Sokrates wird ein Diskurs-Verfahren angelastet, das sokratischer Dialog genannt wird. Gemeint ist damit ein Schein-Dialog, oder eben das Gegenteil eines Dialoges. Das Verfahren, in welchem Wahrheit zutage gebracht wird, wird Mäeutik (Hebammenkunst) genannt. Sokrates verfuhr dabei in der Weise, dass der Fragende, obgleich er der Wissende ist, sich unwissend stellt, wobei er von dem Gefragten, als ob dieser wissend wäre, belehrt zu werden vorgibt. (siehe unten B. Skinner und Plato: Menon) In bezug auf sein eigenes Handeln berief sich Sokrates auf sein Dämonion (eine Art Gewissen), eine warnende Stimme, die, wenn er etwas Unrechtes zu tun im Begriff sei, sich vernehmbar mache. Da Sokrates das Sittliche auf die Selbstgewissheit des Menschen gründete (nicht auf Ordnungen wie Sitte, Staat, Religion), wurde er wegen Gottlosigkeit angeklagt und zum Tode durch den Schierlingsbecher (Giftbecher) verurteilt. Sokrates fungiert als Ethiker, der seine Ethik - im Unterschied zu den Sophisten - ausgesprochen hat. |
Textstellen:
"O Sokrates, das wußte ich schon, bevor ich dir begegnete, daß du nichts anderes bietest, als selbst in Aporie sein und andere darein zu stürzen. Auch jetzt übst du diese Behexung und Vergiftung und Beschwörung aus, daß ich ganz in Ratlosigkeit verstrickt bin. Und du kommst mir ganz und gar, wenn auch ich etwas spotten darf, an Gestalt und auch sonst wie der breite Meeresfisch vor, der Zitterrochen („Narkose“fisch – narkê) heißt. Denn auch der, wenn er einem nahe kommt, macht, daß man einen Narkose-Schlag bekommt."

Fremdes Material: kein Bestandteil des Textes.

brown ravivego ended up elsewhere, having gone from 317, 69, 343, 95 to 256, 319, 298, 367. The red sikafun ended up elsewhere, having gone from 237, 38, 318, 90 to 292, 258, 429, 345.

"Auch glaube ich [O Sokrates], daß du gut daran tust, daß du weder zu Wasser noch zu Land von hier wegreisest; denn wenn du als ein Fremdling solche Dinge in einer anderen Stadt tun würdest, so würde man dir wohl gar als einem Zauberer den Prozeß machen." (Platon, Menon 80a)
Sokrates demonstriert die Mäeutik an der Erziehung (in Platons Dialog Menon). Er zeigt, wie ein ungebildeter Sklavenjunge dazu gebracht werdenkann, den Lehrsatz des Pythagoras zu beweisen. Der Junge stimmt den einzelnen Schritten dieser Beweisführung zu, und Sokrates erklärt, der Junge hätte das aus eigenem Ermessen getan - in anderen Worten, er hätte den Lehrsatz die ganze Zeit über (impizit) "gekannt". Sokrates behauptet, daß sogar ganz gewöhnliches Wissen auf dieseWeise hervorgelockt werden könne, da die Seele die Wahrheit kenne und ihr nur gezeigt werden müsse, daß sie sie kenne. Diese These wird häufig zitiert, als wäre sie für die moderne Erziehungspraxis relevant. Dieselbe Metapher taucht auch in Theorien der Psychotherapie auf. Dem Patienten soll nicht gesagt werden, wie er sich wirksamer verhalten könnte; ihm sollen keine Anleitungen zur Lösung seiner Probleme gegeben werden; die Lösung liegt von vornherein in ihm selbst, und nun kommt es nur darauf an, sie mit Hilfe der Heb-ammen-Therapeuten hervorzulocken. Ein Autor hat das folgendermaßen formuliert: «Freud hat mit Sokrates drei Grundsätze gemeinsam: Erkenne dich selbst; Tugend ist Wissen; und die mäeutische Methode der Hebammenkunst, die natürlich der [psycho-] analytische Prozeß ist.» In der Religion gibt es ähnliche Verfahren in Verbindung mit einem Mystizimus: Man braucht nicht Gebote zubefolgen, wie es die Orthodoxie verlangt; richtiges Verhalten wird inneren Quellen entströmen. B. F. Skinner. Jenseits Von Freiheit Und Würde (S. 89f ).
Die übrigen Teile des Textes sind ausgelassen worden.